Witiko

H82, S. 83d

Er schlug den Weg nach Mitternacht ein, und ritt in einem großen Bogen gegen Hostas Burg. Er gestattete sich an den verschiedenen Stellen nur so viel Aufenthalt, als unumgänglich zur Stärkung und zum Ausruhen des Pferdes nothwendig war. Die Nachtherbergen machte er so kurz, als es nach seiner Kenntniß der manigfachen Wegstreken und nach dem Lichte, das der Himmel auf dieselben herab sendete, möglich war.

Am neunten Tage des Monates Hornung traf er in Hostas Burg ein.

Der Herzog ließ ihn sogleich vor sich bescheiden.

Witiko trat vor das Bett, grüßte ehrfurchtvoll, grif mit seiner rechten Hand in sein Lederwamms, zog das rothsammetne Beutelchen hervor, und reichte es dem Herzoge.
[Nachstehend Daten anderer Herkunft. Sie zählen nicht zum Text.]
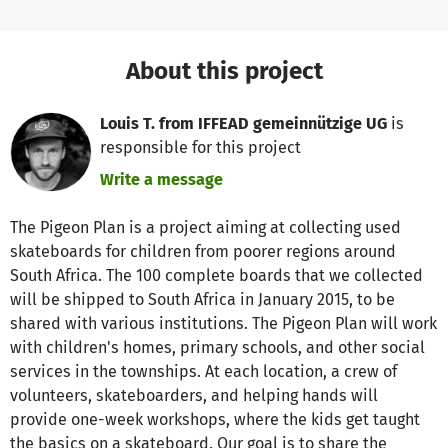
About this project
Louis T. from IFFEAD gemeinnützige UG
is
responsible for this project
Write a message
The Pigeon Plan is a project aiming at collecting used
skateboards for children from poorer regions around
South Africa. The 100 complete boards that we collected
will be shipped to South Africa in January 2015, to be
shared with various institutions. The Pigeon Plan will work
with children's homes, primary schools, and other social
services in the townships. At each location, a crew of
volunteers, skateboarders, and helping hands will
provide one-week workshops, where the kids get taught
the basics on a skateboard. Our goal is to share the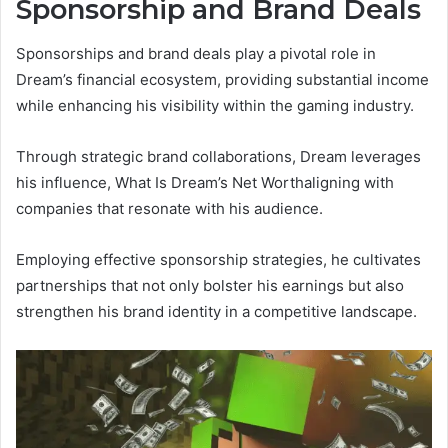
Sponsorship and Brand Deals
Sponsorships and brand deals play a pivotal role in
Dream’s financial ecosystem, providing substantial income
while enhancing his visibility within the gaming industry.
Through strategic brand collaborations, Dream leverages
his influence, What Is Dream’s Net Worthaligning with
companies that resonate with his audience.
Employing effective sponsorship strategies, he cultivates
partnerships that not only bolster his earnings but also
strengthen his brand identity in a competitive landscape.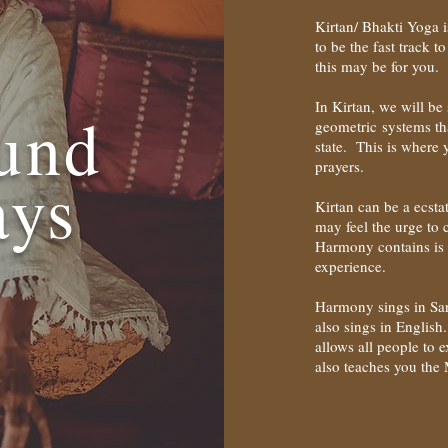
Kirtan/ Bhakti Yoga i
to be the fast track 
this may be for you.
In Kirtan, we will b
und
geometric systems tha
state. This is where 
prayers.
ays
Kirtan can be a ecst
may feel the urge to c
Harmony contains is 
experience.
Harmony sings in San
also sings in English
allows all people to
also teaches you the M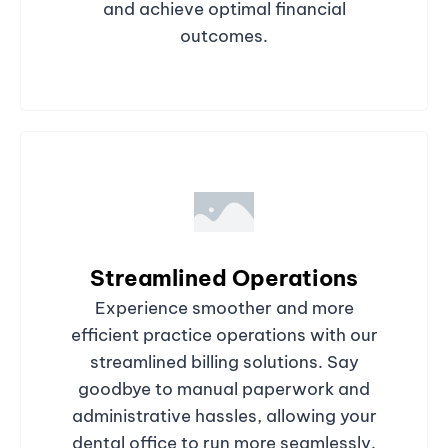
and achieve optimal financial
outcomes.
Streamlined Operations
Experience smoother and more
efficient practice operations with our
streamlined billing solutions. Say
goodbye to manual paperwork and
administrative hassles, allowing your
dental office to run more seamlessly.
Der Herzog nahm es, [öffnete es,] zog das Kreuzlein heraus, [sah es einen Augenblik an,] küßte es, stekte es dann wieder in das Beutelchen, und legte es mit demselben in den Holzschrein hinter dem Bette.

"Bringst du mir die genaue Nachricht?" fragte er hierauf den Jüngling.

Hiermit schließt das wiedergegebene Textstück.